Bob van Dijk: „Vervangingsleer nog lang niet voorbij”
HOUTEN. Subtiel en ironisch is de titel ”De vervangingsleer is voorbij, maar wat nu?” Volgens drs. Bob van Dijk is de vervangingsleer zeker niet voorbij. „Was dat maar zo. De kerk moet zich ervan bekeren. Deze leer is de meest brutale diefstal aller tijden.”
In zijn boek ”De vervangingsleer is voorbij, maar wat nu? En wat te denken van al die Israëlfans?” (uitgave Christian Friends of Israel Nederland, Dordrecht) beschrijft Van Dijk de complexe verhouding tussen kerk en Israël. Literatuurstudie staat er centraal: een brede analyse van werken over Israël, Jodendom, de staat Israël en tal van onderwerpen die ermee in verband houden.
Van Dijk is theoloog en ict-professional. Hij studeerde theologie in Utrecht en aan het Asian Theological Seminary in Quezon City in de Filipijnen. Hij werkte drie jaar als docent Engels en Nederlands aan de Universiteit voor Wereldtalen in Tasjkent, Oezbekistan. Na een aantal reizen naar Israël gingen zijn ogen open voor de „lang verborgen of verstopte inzichten in Gods heilsplan.”
Zijn boek is opgedragen aan de Verenigde Pinkster- en Evangeliegemeenten (VPE), die in 2011 een positieverklaring ten aanzien van Israël aannamen. Daarin werd onder meer de vervangingsleer verworpen, een aparte rol voor Israël en de gemeente in Gods heilsplan geleerd en een onderscheiden positie tussen Joden en niet-Joden onderstreept.
Leem
De vervangingstheologie zit echter dieper in onze genen dan we door hebben, stelt Van Dijk. „De Romeins-christelijke kerk werd niet alleen een kerk zonder Joden, het werd een kerk die zich tegen Joden keer- de. Het leem van de vervangingstheologie maakt dat de kerk verzakt en scheef hangt.”
De christelijke gemeente vervangt het Joodse volk echter niet. „Jezus is niet als de universele God-mens, losgemaakt van Israël.

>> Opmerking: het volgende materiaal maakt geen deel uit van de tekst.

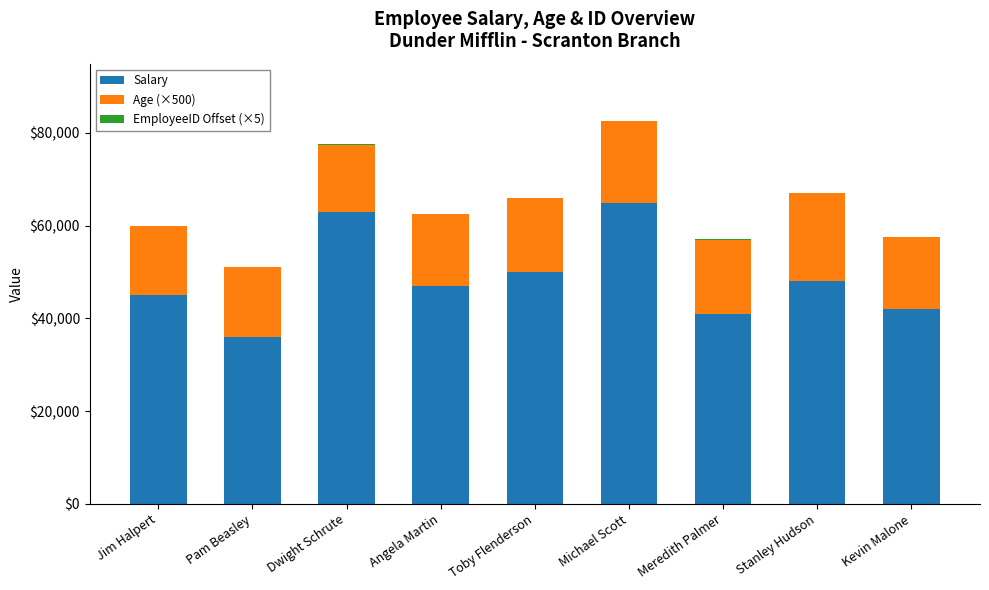

The Salary series shows 70519 at Stanley Hudson. True or false?

False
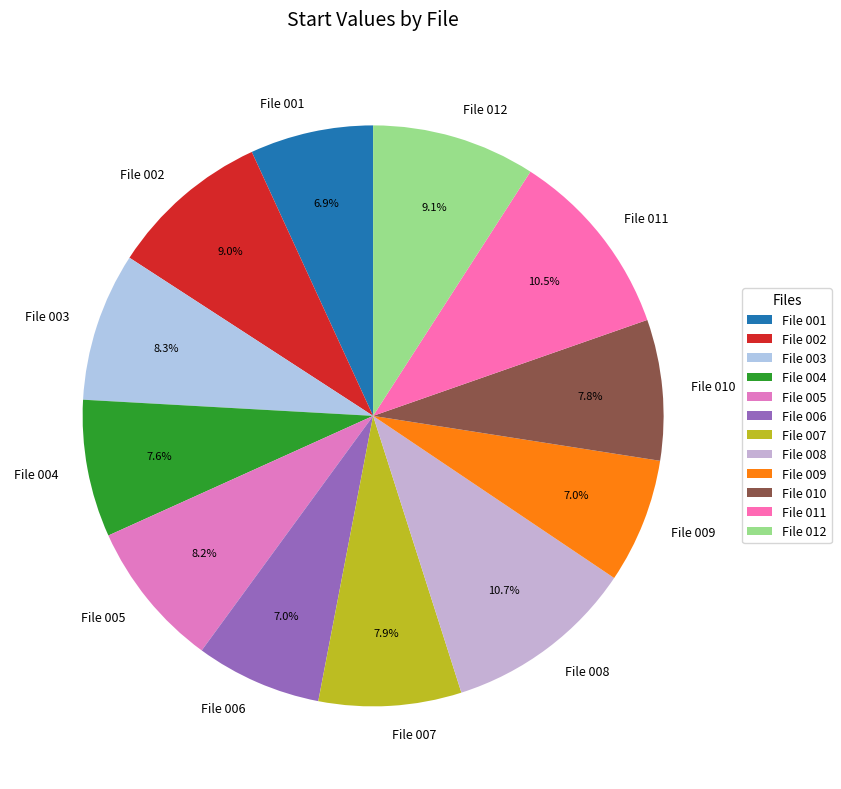

How many slices are in this pie chart?

12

Dan maak je Christus onherkenbaar. Christus is gekomen in het vlees van het Joodse volk. De kerk is niet het nieuwe exclusieve volk van God.”
God heeft Israël niet verstoten noch heeft de gemeente Israël vervangen, zo benadrukt Van Dijk. „Israël is al eeuwenlang de gemeente van God. Daar zijn mensen uit de volkeren aan toegevoegd door het geloof in Jezus, de Messias, de Christus van Israël. De kerk is niet begonnen met Pinksteren, maar op de berg Sinaï. Toen heeft God het verbond met Israël gesloten en de wet gegeven. God heeft momenteel twee volken op aarde: een aantal Joden en een nog groter aantal heidenen die allen geloven in Jezus, en Zijn volk Israël, dat nog steeds in een ongelovige staat is. Zij zijn nog steeds vijanden van het Evangelie en hebben Zijn ontferming niet aanvaard.”
Landbelofte
Van Dijk spreekt zich duidelijk uit over de landbelofte. „Ik geloof met de eerste puriteinse christenzionisten dat de tijd is gekomen voor het Joodse volk om terug te keren naar het land Israël en dat er geen ander land en volk ter wereld is dat zich kan beroepen op de door God Zelf gegeven landbelofte. De oprichting van de staat Israël en de terugkeer van Joden zijn vervulling van profetie. Israëls onafhankelijkheid en Israëls verovering van Jeruzalem in 1967 waren Gods uitroepteken aan een wereld die toekeek, of de profetische dienstregeling precies op tijd liep.”
Er heerst veel onkunde over de relatie tussen kerk en Israël, zo zegt Van Dijk desgevraagd. „De eeuwenoude bolwerken van de vervangingsleer zijn niet in korte tijd te slechten. Binnen de Wereldraad van Kerken wordt de vervangingsleer nog steeds aangehangen, omdat men graag vrienden wil zijn van Arabische christenen. De huidige paus is dubbelzinnig. Hij gaat wel naar Israël, maar is meer geïnteresseerd in de heilige plaatsen dan in erkenning van de staat Israël.”
De kerk heeft eeuwenlang niet naar Israël omgekeken, maar daar gaat verandering in komen, aldus Van Dijk. „Een heilige rest zal opstaan. Wat we nu zien is de snel groeiende beweging van Messiasbelijdende Joden. Steeds meer Joden zijn geïnteresseerd in Jezus. Ik ben op grond van de Schrift overtuigd van een rijke toekomst voor Israël. Israël zal krachtens zijn roeping weer worden tot het hoofd van de volken, het licht van de naties.”